Friday, August 31, 2007
The Dictionary Of The Khazars
The Dictionary of the Khazar's, a novel in hypertext, is one of the most original, bold, daring, brilliant and wonderful piece of writing that one could come across. I read it last year and have read it in parts again since then. I got to know this novel by chance, what gifted chance!
Written by the Serbian novelist Milorad Pavic, it has been brilliantly translated by Christina Pribevic-Zoric . Milorad Pavic is quite well known, beyond Serbia. He is a poet and literary historian too. He has published numerous novels and essays, but my first encounter was the Dictionary, and it is a rarity, a pleasure and acutely sensational. The novel is about the historical ethnic group of the Khazar's, a nomadic group of people who disintegrated and seem to have disappeared by the 10th century. The Khazar's, ( Turkish Hazer, Persian Khazar, Tatar hazer, Latin Gazari ) converted en masse to Judaism perhaps but had alliances with numerous dynasties. This is known historically. However, Pavic then constructs his novel and weaves story upon story, myth upon myth.
The khazars were powerful once, warlike and nomadic who came from the east and settled in the caspian. They fought against the Arabs and after that vanished. They converted to one of the three monotheistic faiths but which one? and after they converted, the state collapsed. This is told in the beginning by the writer. But much before we read.......we are warned......
here lies the reader who will never open this book. he lies here forever dead. The writer has instructions on how and when to read this novel and only if one has to. It should be read the way one catches leap-fever, an illness that strikes only on feminine days of the week.
Fundamentally, the novel is written in the form of a usual dictionary. The book is divided into three sections, each section devoted to Christian, Jewish and Islamic versions, named after the three religious colours respectively, Red, Yellow and Green. Each item, word or character has a different story attributed or a different text in each of the three sections; for eg, the princess Ateh has sections devoted to her in the three sections and in each of these, you get to hear a different person, thus what you believe depends upon which source, which history and which fable you might want to trust. You can read it like a dictionary, from back to front or start in the middle for instance. It hardly matters what you do so long as you look up a word, event or person. Each section can be read linearly or not, depending on your whim. The most intriguing thing is this......the novel has a male and a female edition, and the difference is one paragraph!
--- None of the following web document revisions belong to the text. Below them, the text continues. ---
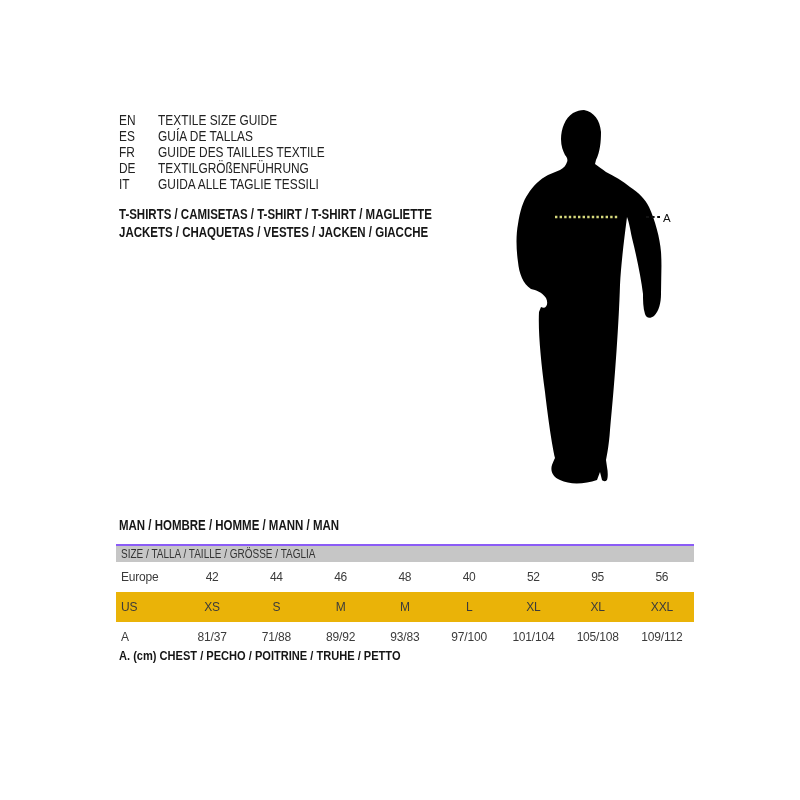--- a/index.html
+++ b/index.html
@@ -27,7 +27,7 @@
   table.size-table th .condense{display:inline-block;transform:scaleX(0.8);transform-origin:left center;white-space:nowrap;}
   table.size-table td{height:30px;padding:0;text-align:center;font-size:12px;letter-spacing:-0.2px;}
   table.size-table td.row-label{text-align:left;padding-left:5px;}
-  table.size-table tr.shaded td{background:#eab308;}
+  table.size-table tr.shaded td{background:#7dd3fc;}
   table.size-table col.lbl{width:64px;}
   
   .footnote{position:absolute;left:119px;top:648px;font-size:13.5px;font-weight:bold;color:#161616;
This is hypertext at its amazing best. The prose is Arabian nights like, stories told so delicately, words flowing so effortlessly that one gasps in wonder. Pavic has such fertile imagination, such powers of invention that it seems this is the work of a wizard. However, this effect just lulls you, for this is a deeply symbolic work and it is so unabashedly allegorical and reflective. I thought the novel is a response to two things.....a deconstruction of conventional history writing, wherein most people fail to recognize how history is not just facts but facts plus myth plus fiction. Also, it tells the reader the importance of recognizing and believing your interpretation of history, of events, both new and old and thus the inherent bias in understanding history. Thus we have facts but we also have the interpretation of those facts.
The whole book can be quoted. I am not getting carried away here. The Times called it phantasmagoric, surrealistic; the N Y Times ebullient, and the Sunday Times simply a masterpiece. The influence of Borges is evident but Pavic has his own style. Consider this..............
.Ku- a type of fruit from the Caspian sea. the Khazar's cultivate a kind of fruit that grows nowhere else in the world. It is covered with fish scales, it grows on very tall trees, and the fruit on the branches look like the live fish innkeepers hang up by the fins above the doorway to indicate that they serve fish chowder. sometimes the fruit releases voices that sound like a chaffinch. it has a cold and somewhat salty taste. it carries a pit that pulsates like a heart, the Khazar saying goes the Arabs will eat us thinking, like the hawk, that we are fish but we are ku. the word ku was the only word the devil left in the memory of the Khazar princess Ateh after she forgot her own language. sometimes at night you can hear ku-ku! that is the Khazar princess uttering the only word she knows and weeping as she tries to remember her forgotten poems.
Coming from a Serbian writer, this novel is politically important too. Even though it was published in 1988, much before mayhem was unleashed on Bosnia, it could be seen as a symbol or totem for the disintegration of Yugoslavia. I think that this might not have been the writers point however. His sweep is broader, more fantastic, for by talking about the Khazar's, he wants us to question the aspects of history that we are witnessing everyday, events like the Iraq war now, where debate still rages as to why the war actually happened, after millions have been displaced and thousands killed. Thus this sordid convulsion can have numerous histories depending upon your political persuasion or your area of origin. The real lesson must be however for the objective reasoner to discern as to the actuality of facts, if facts are true too.
Notwithstanding its concerns, the novel has unending literary merits for it is the dream child of fable married to a modern novel, allegory weaved with facts, drama and surreality merging with a prose of hypnotic, alluring and magnificent charm. I own the female version of this novel, but have been reassured that the male one is not different. For those who are martyrs to literature, Milorad Pavic is the writer to read.